Supplied data
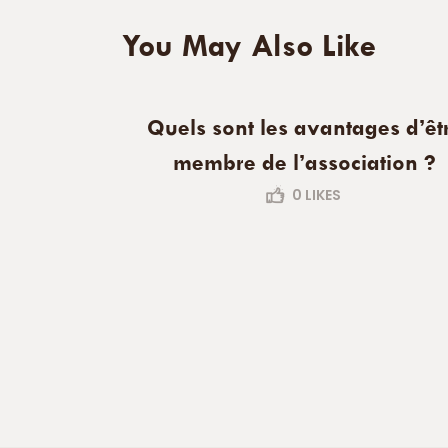
You May Also Like
Quels sont les avantages d’êt
membre de l’association ?
0
LIKES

The task
Lines from the one holding "Quels sont les avantages d’êt" through the end of the material above should be output exactly, and all others skipped.

Your response
Quels sont les avantages d’êt
membre de l’association ?
0
LIKES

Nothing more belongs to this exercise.